## About this task
The answer must be an exact copy of the entries below, with no images in it.

## Records for this exercise
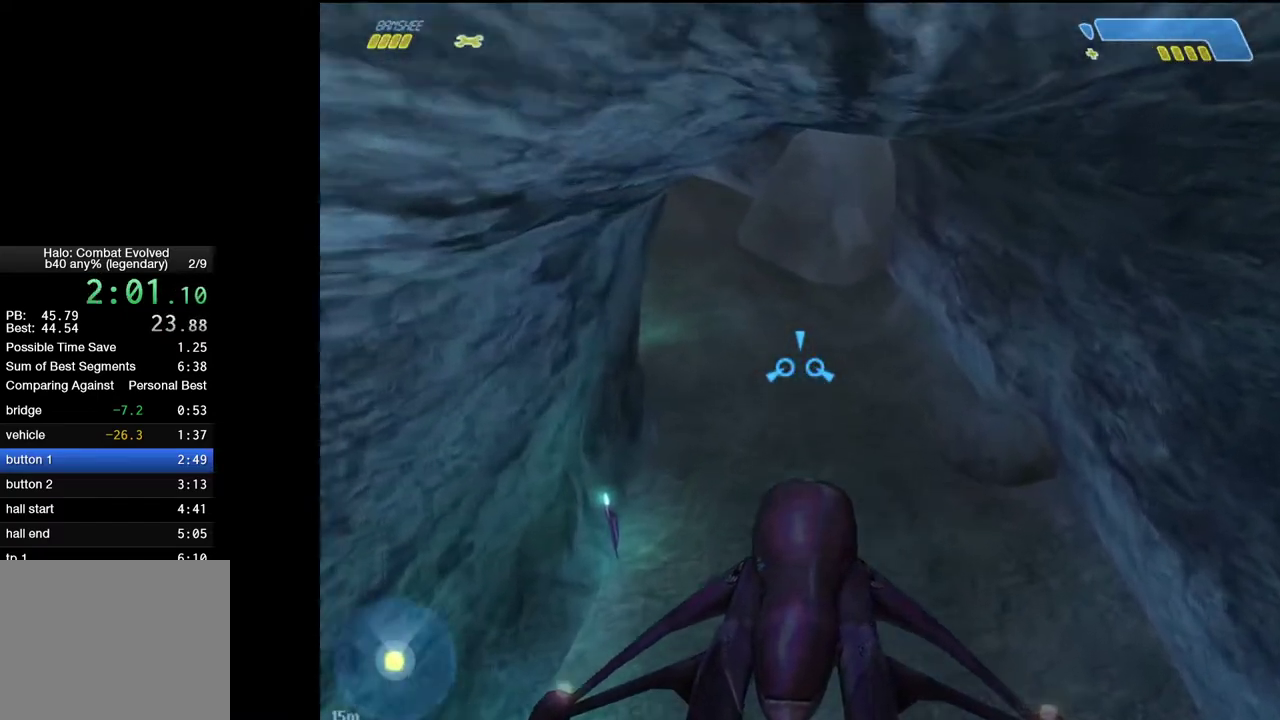
{"keys": ["w"], "mouse": [], "mouse_move": "still", "events": []}
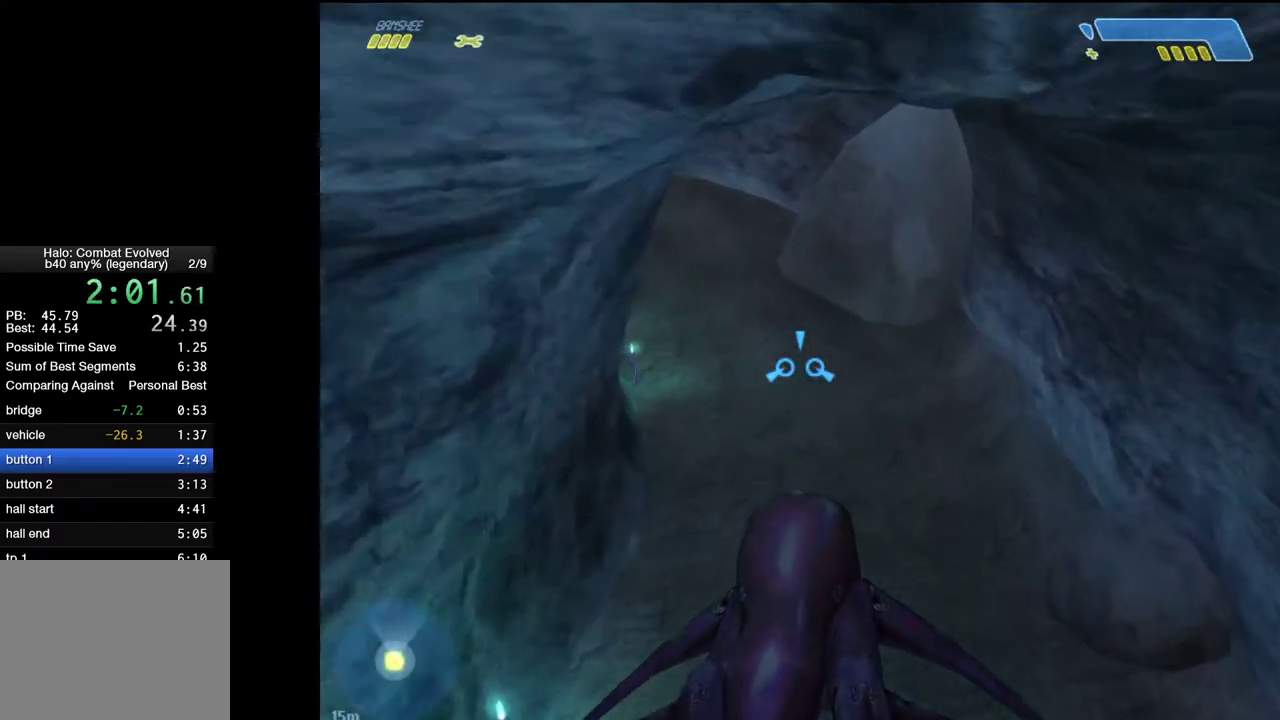
{"keys": ["w"], "mouse": [], "mouse_move": "still", "events": []}
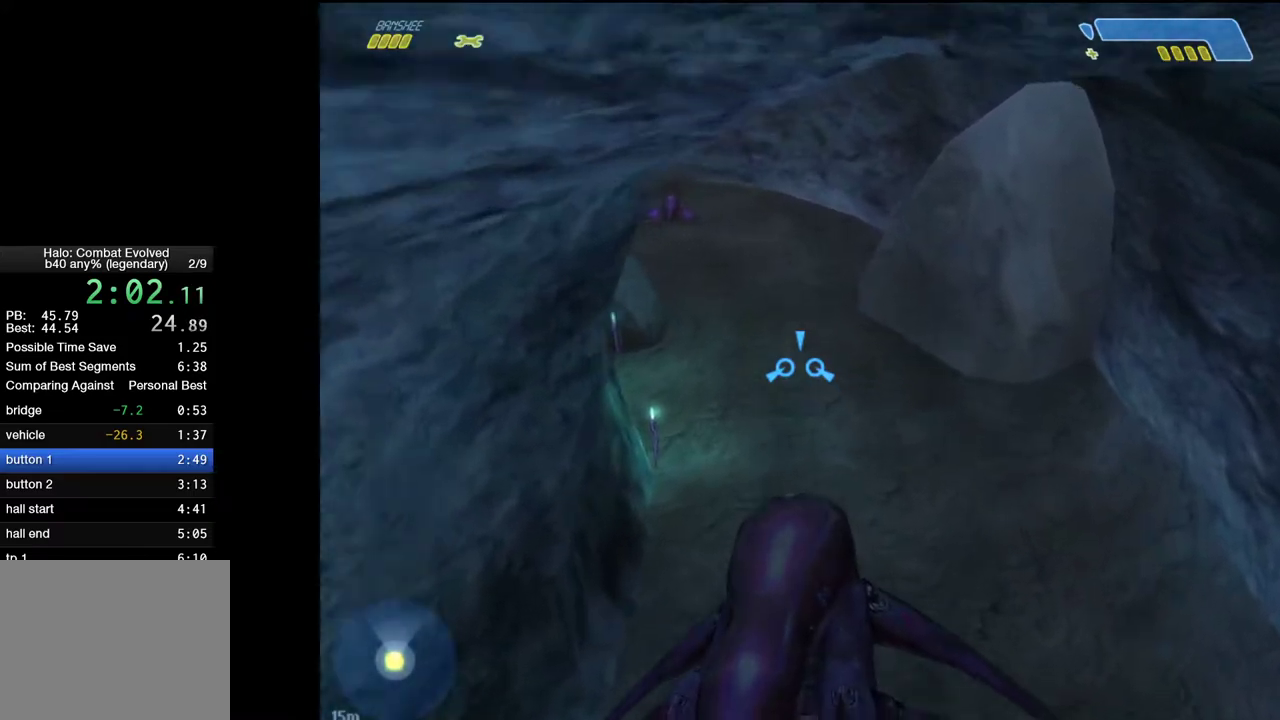
{"keys": ["w"], "mouse": [], "mouse_move": "still", "events": []}
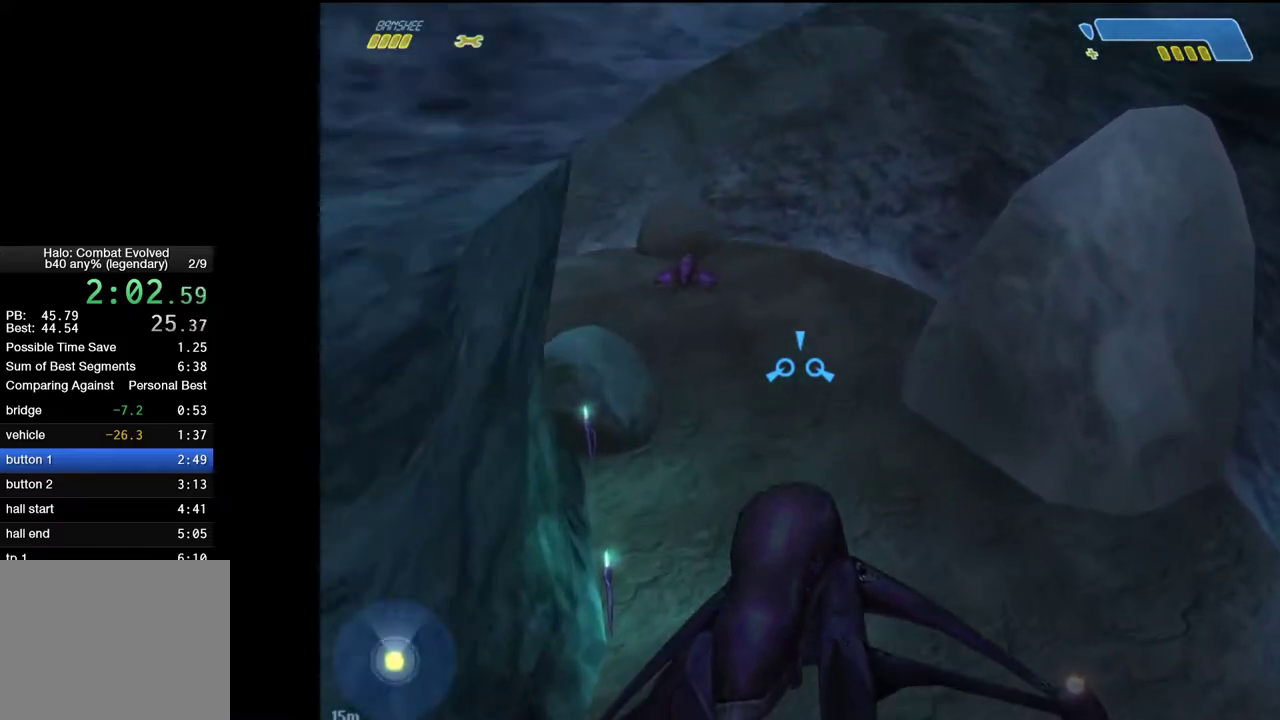
{"keys": ["w"], "mouse": [], "mouse_move": "left", "events": []}
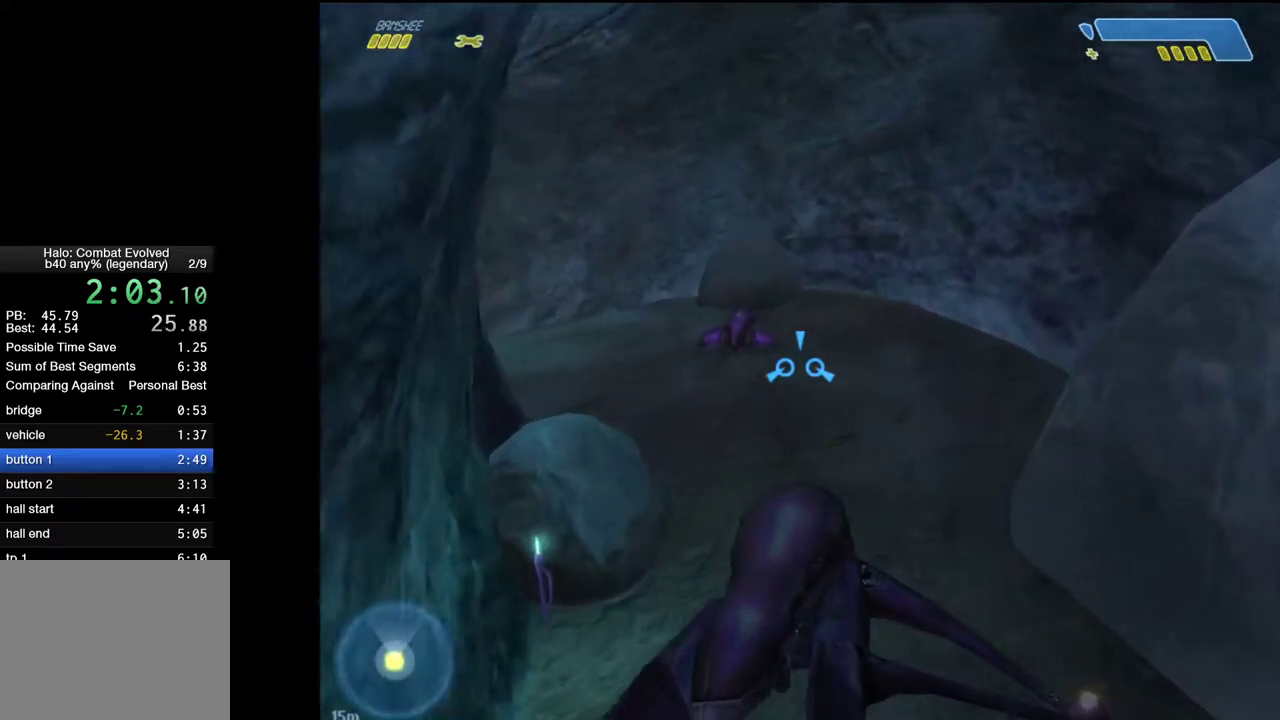
{"keys": ["w"], "mouse": [], "mouse_move": "left", "events": []}
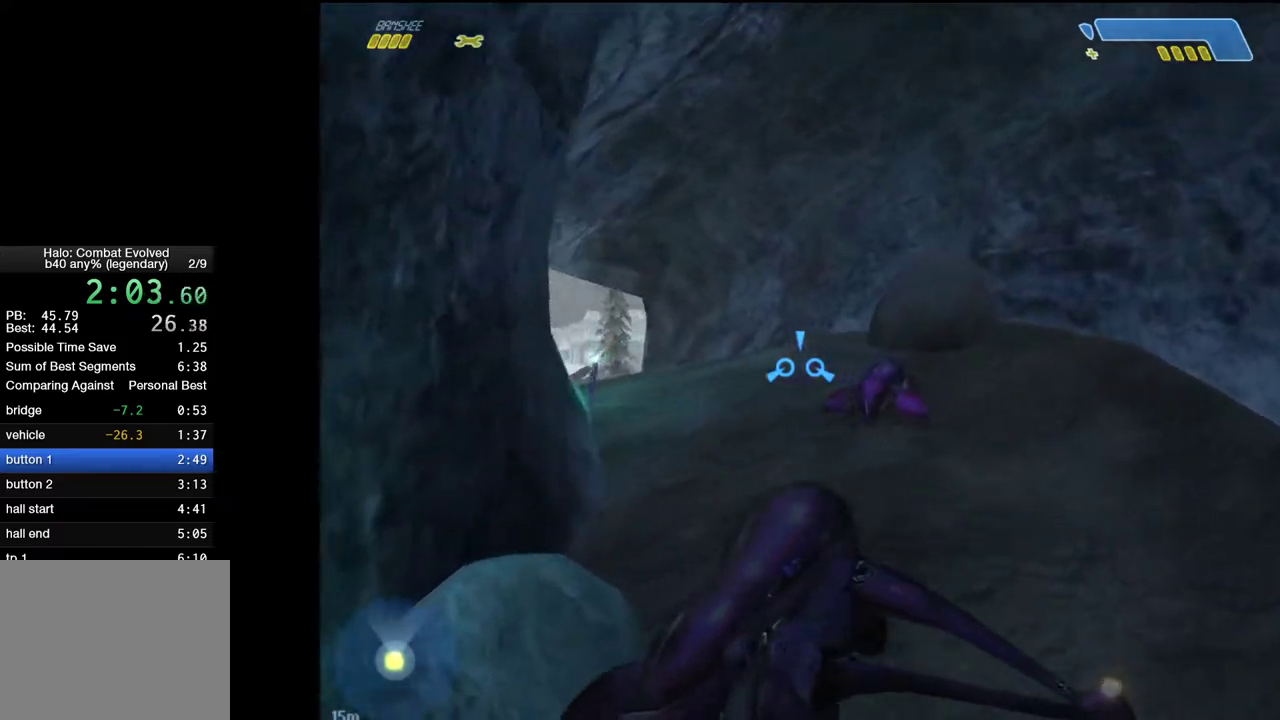
{"keys": ["w"], "mouse": [], "mouse_move": "still", "events": []}
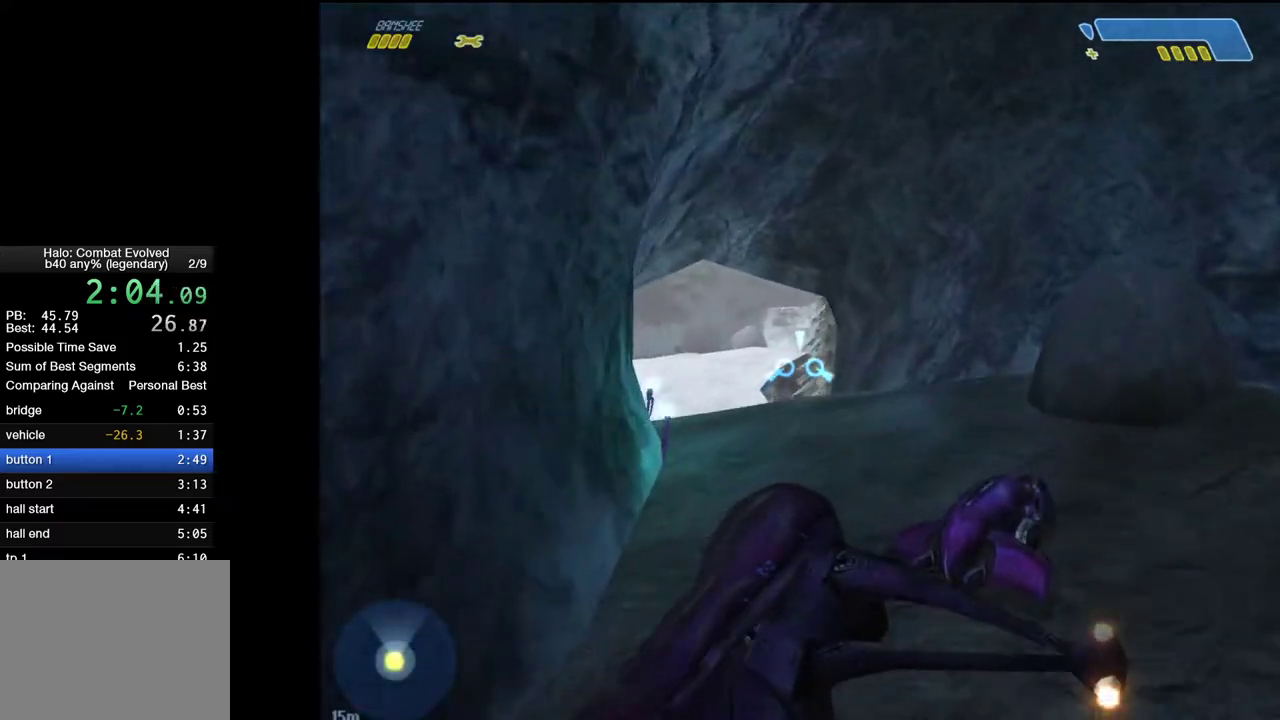
{"keys": ["w"], "mouse": [], "mouse_move": "still", "events": []}
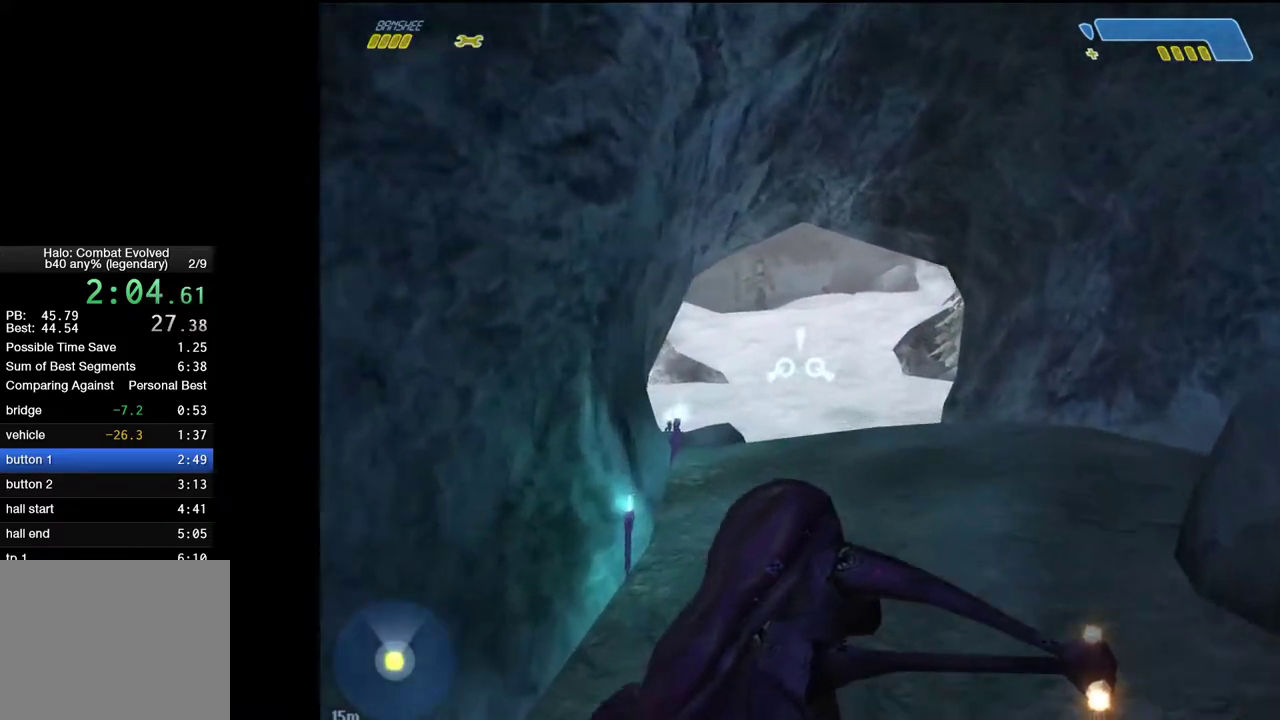
{"keys": ["w"], "mouse": [], "mouse_move": "still", "events": []}
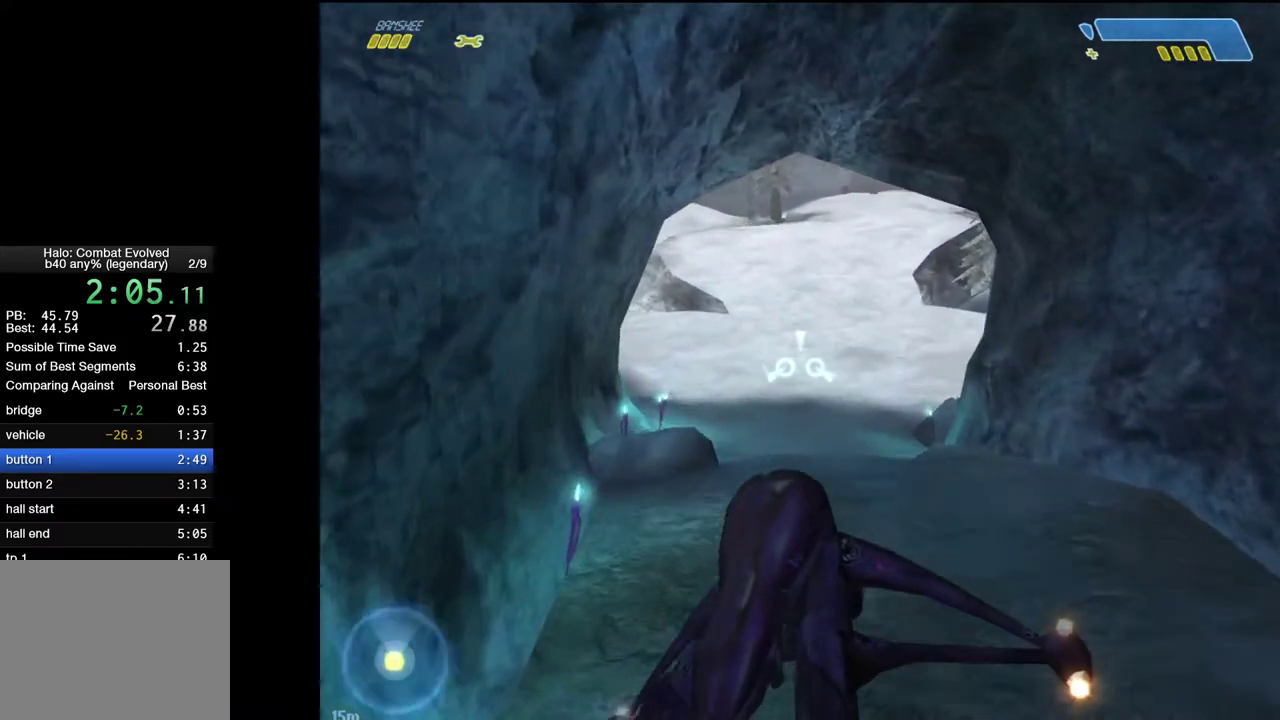
{"keys": ["w"], "mouse": [], "mouse_move": "still", "events": []}
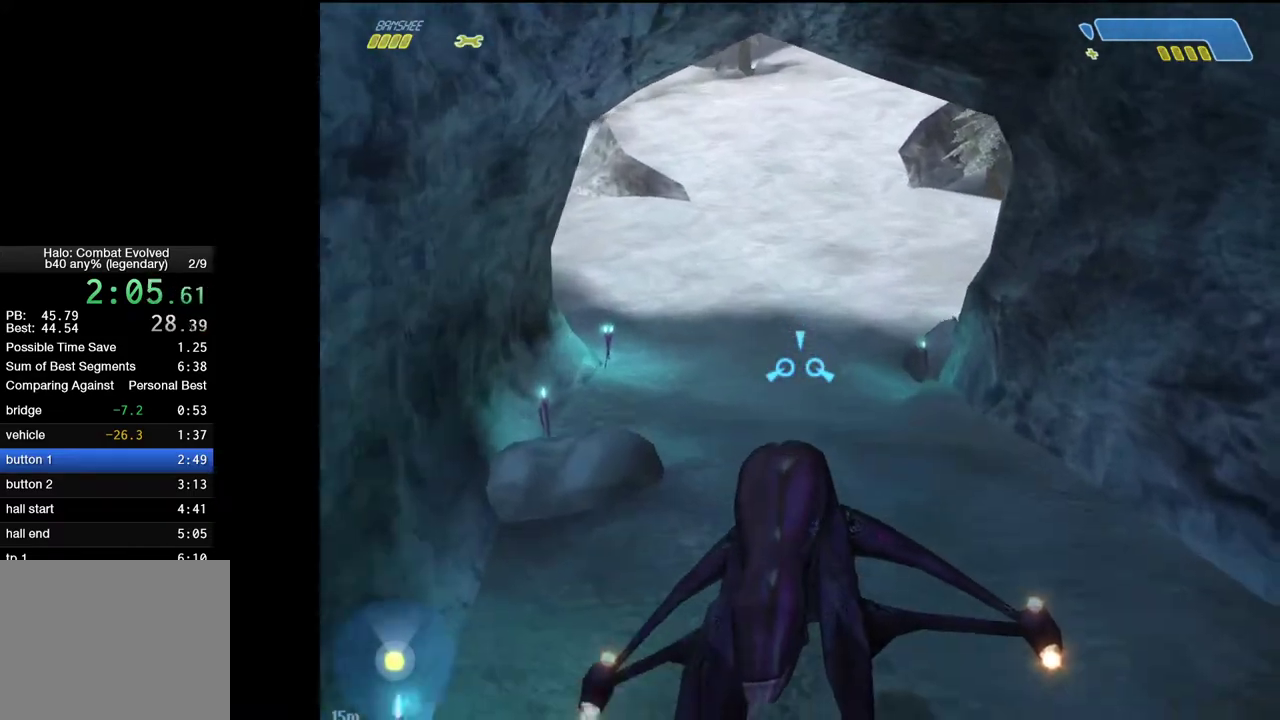
{"keys": ["w"], "mouse": [], "mouse_move": "down", "events": []}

## Written solution
{"keys": ["w"], "mouse": [], "mouse_move": "still", "events": []}
{"keys": ["w"], "mouse": [], "mouse_move": "still", "events": []}
{"keys": ["w"], "mouse": [], "mouse_move": "still", "events": []}
{"keys": ["w"], "mouse": [], "mouse_move": "left", "events": []}
{"keys": ["w"], "mouse": [], "mouse_move": "left", "events": []}
{"keys": ["w"], "mouse": [], "mouse_move": "still", "events": []}
{"keys": ["w"], "mouse": [], "mouse_move": "still", "events": []}
{"keys": ["w"], "mouse": [], "mouse_move": "still", "events": []}
{"keys": ["w"], "mouse": [], "mouse_move": "still", "events": []}
{"keys": ["w"], "mouse": [], "mouse_move": "down", "events": []}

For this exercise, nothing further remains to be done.